If you want to get away _ I mean really, really away _ from concerns of the day, here is "Natasha, Pierre and the Great Comet of 1812." It's a massive, luscious, romantic escape into decadent 19th century Moscow by way of Broadway's Imperial Theatre.

Plush red velvet hugs the walls of the unrecognizably transformed theater (designed by Mimi Lien), now lit with enormous star-burst chandeliers. Curvy brass banisters help guide characters and musicians in preposterously extravagant period and hot-pants modern costumes (by Paloma Young) down aisles, onto cocktail tables and around audiences seated on the stage. Vodka is for sale and, if you're lucky, surprisingly good pierogi may be tossed your way.

A splashy gimmick? Sure, but a big, stylish, enjoyable one. Meaningless, yes basically, but with storytelling sustenance alongside the environmental trappings we know as immersive theater. A multifaceted talent named Dave Malloy wrote and composed this seriously beautiful lark of an oddball musical from a brief section of "War and Peace." The show began four years ago at Arts Nova, the off-Broadway creative incubator, then as now directed by the spectacle-wizard Rachel Chavkin, and has returned in pop-up tents around the city.

On Broadway now with many of its original actors, the production includes the Broadway debut of Josh Groban _ in a fat suit _ as its thoroughly unlikely and deeply moving headliner from mainstream pop.
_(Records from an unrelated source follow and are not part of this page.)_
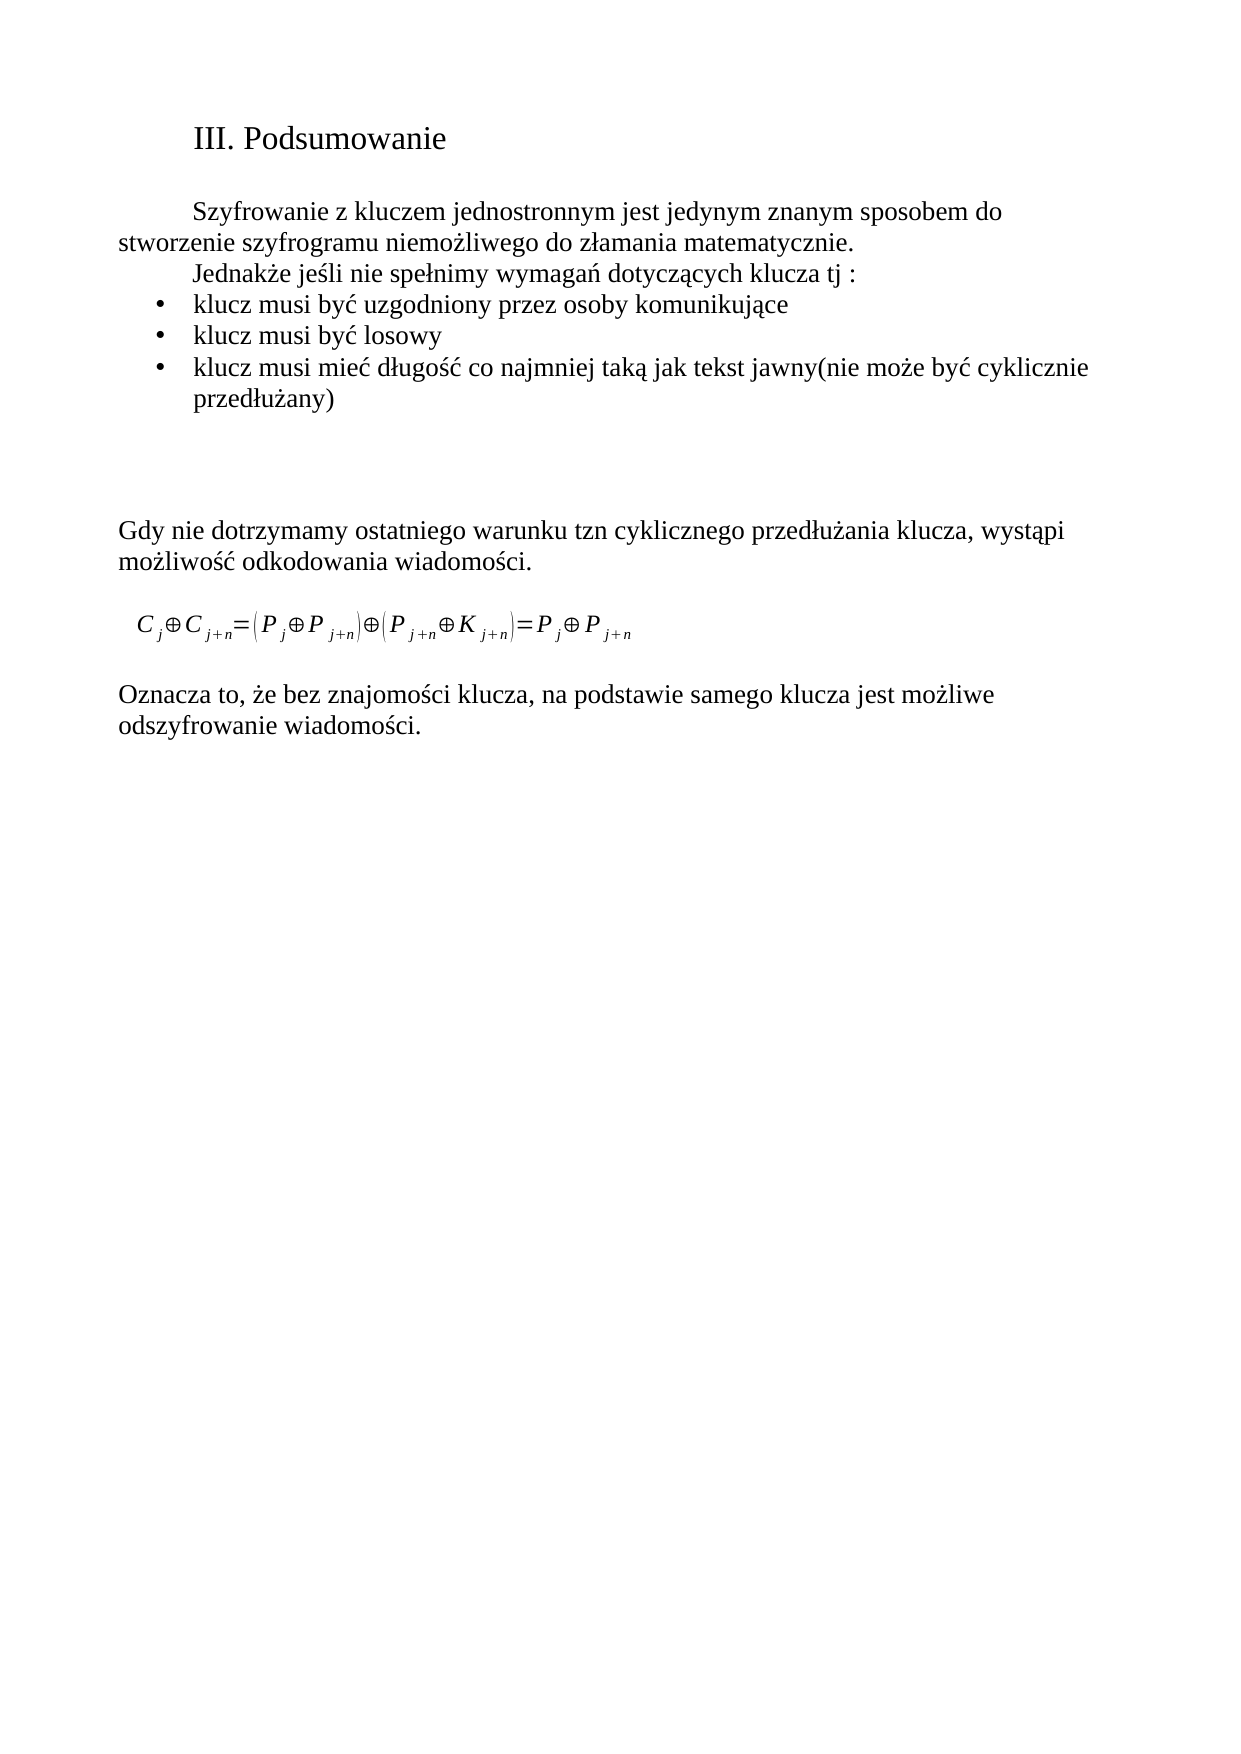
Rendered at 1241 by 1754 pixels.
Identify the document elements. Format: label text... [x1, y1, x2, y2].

list III. Podsumowanie [156, 118, 1122, 156]
text Jednakże jeśli nie spełnimy wymagań dotyczących klucza tj : [118, 257, 1122, 288]
list klucz musi być losowy [156, 319, 1122, 351]
list klucz musi mieć długość co najmniej taką jak tekst jawny(nie może być cyklicznie przedłużany) [156, 351, 1122, 413]
text Oznacza to, że bez znajomości klucza, na podstawie samego klucza jest możliwe odszyfrowanie wiadomości. [118, 678, 1122, 740]
list klucz musi być uzgodniony przez osoby komunikujące [156, 288, 1122, 319]
text Szyfrowanie z kluczem jednostronnym jest jedynym znanym sposobem do stworzenie szyfrogramu niemożliwego do złamania matematycznie. [118, 195, 1122, 257]
text Gdy nie dotrzymamy ostatniego warunku tzn cyklicznego przedłużania klucza, wystąpi możliwość odkodowania wiadomości. [118, 514, 1122, 576]
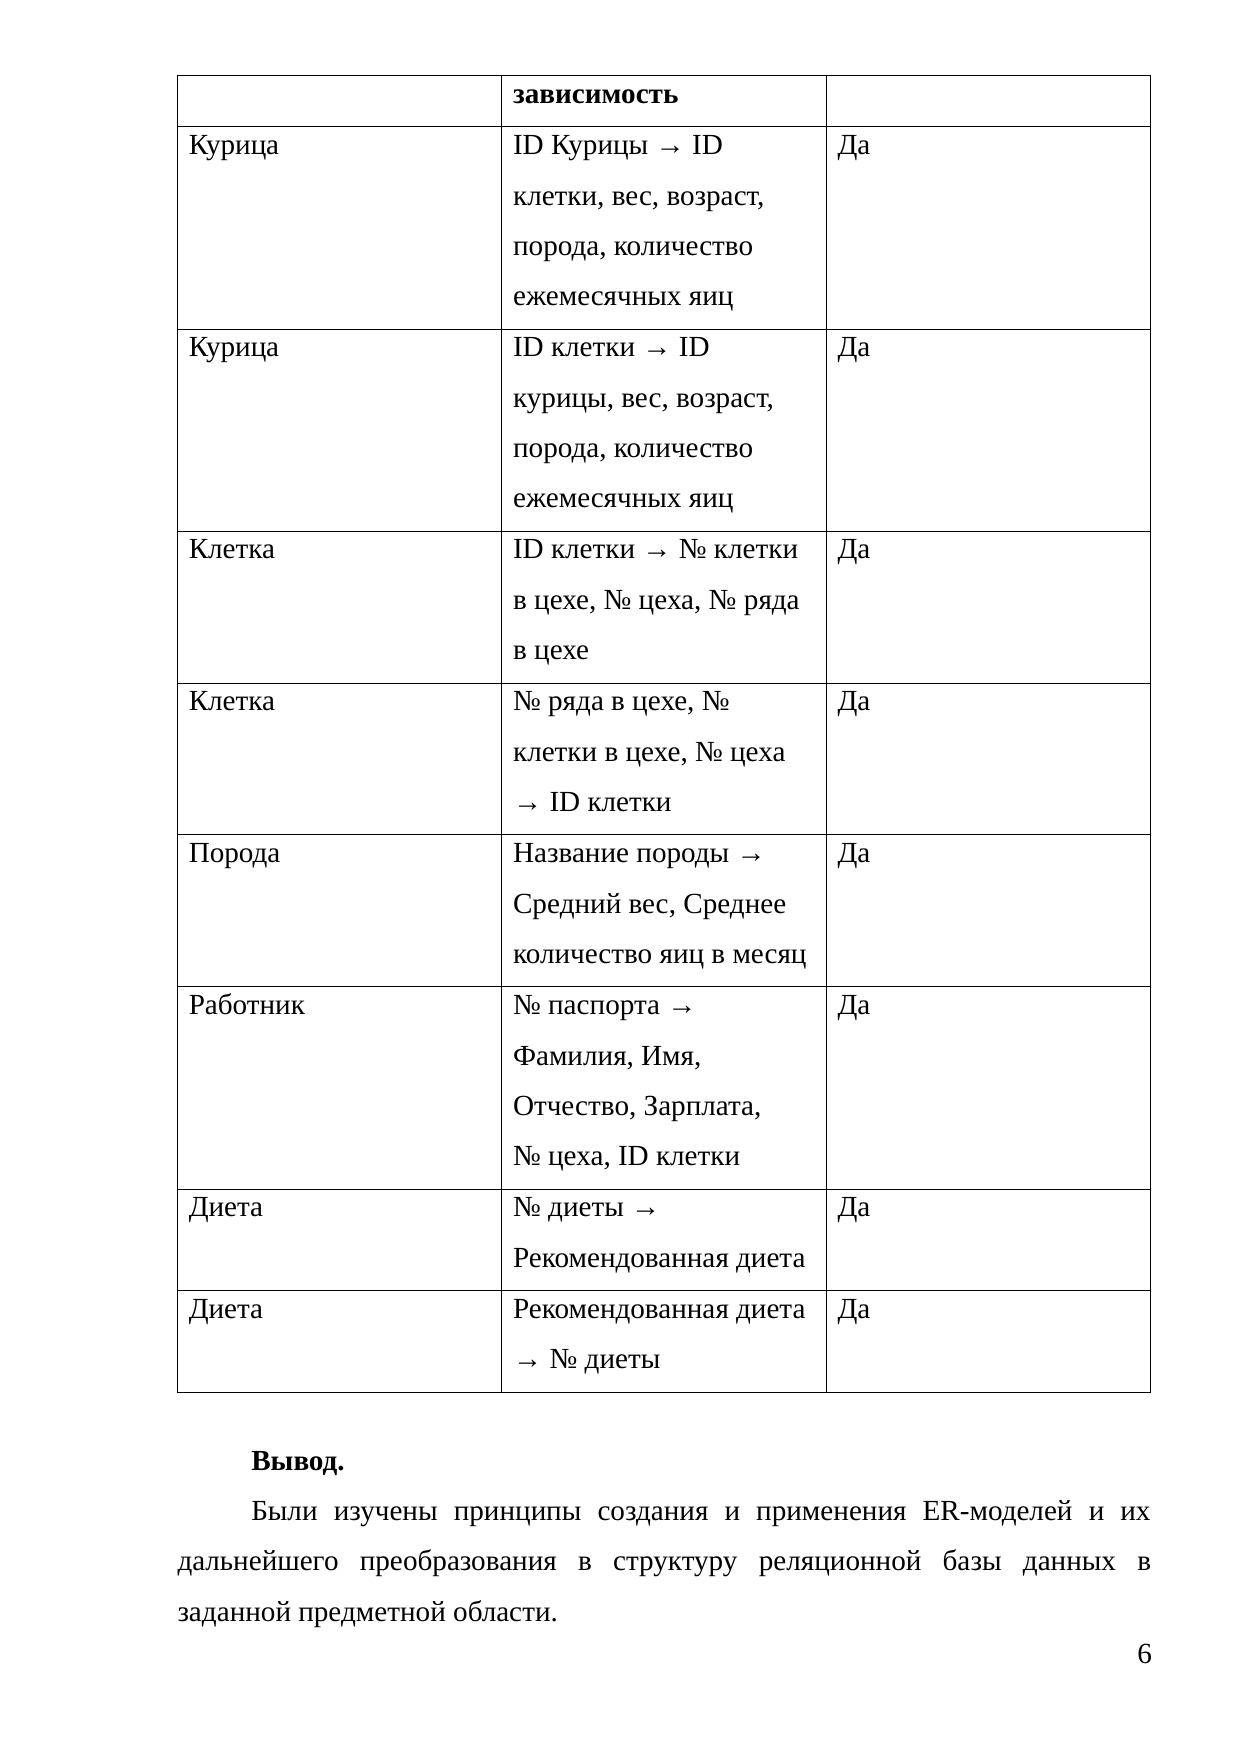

He plays Pierre, a melancholy mope of an aristocrat and intellectual who observes other people's vibrant lives with both vanity and self-loathing. No star turn, this is a passionate, subtle portrayal full of both heart and creamy, expressive singing.

Malloy introduces his plot and many characters in an amusing cumulative song _ think "The Twelve Days of Christmas" but by Tolstoy. We meet the young Natasha (played with lovely, slightly boring innocence by Denee Benton), betrothed to Andrey, the wealthy absent soldier, but besotted with the dashing Anatole _ portrayed by Lucas Steele with irrepressible rock-star vanity and the hair of a platinum woodpecker.

Other standouts in the large, daring, excellent cast include Grace McLean as Natasha's controlling, shrewd godmother, Brittain Ashford as Natasha's concerned cousin and Gelsey Bell as Andrey's repressed sister.

Malloy adapts the novel's prose into melodic recitatives _ mostly conversational arias, duets and trios that hover in high vocal registers over steady rhythms of rock and Russian folk dance. Inextricable from the music and story are the overwhelming sets and costumes _ sensory overload with little on its mind except offbeat entertainment.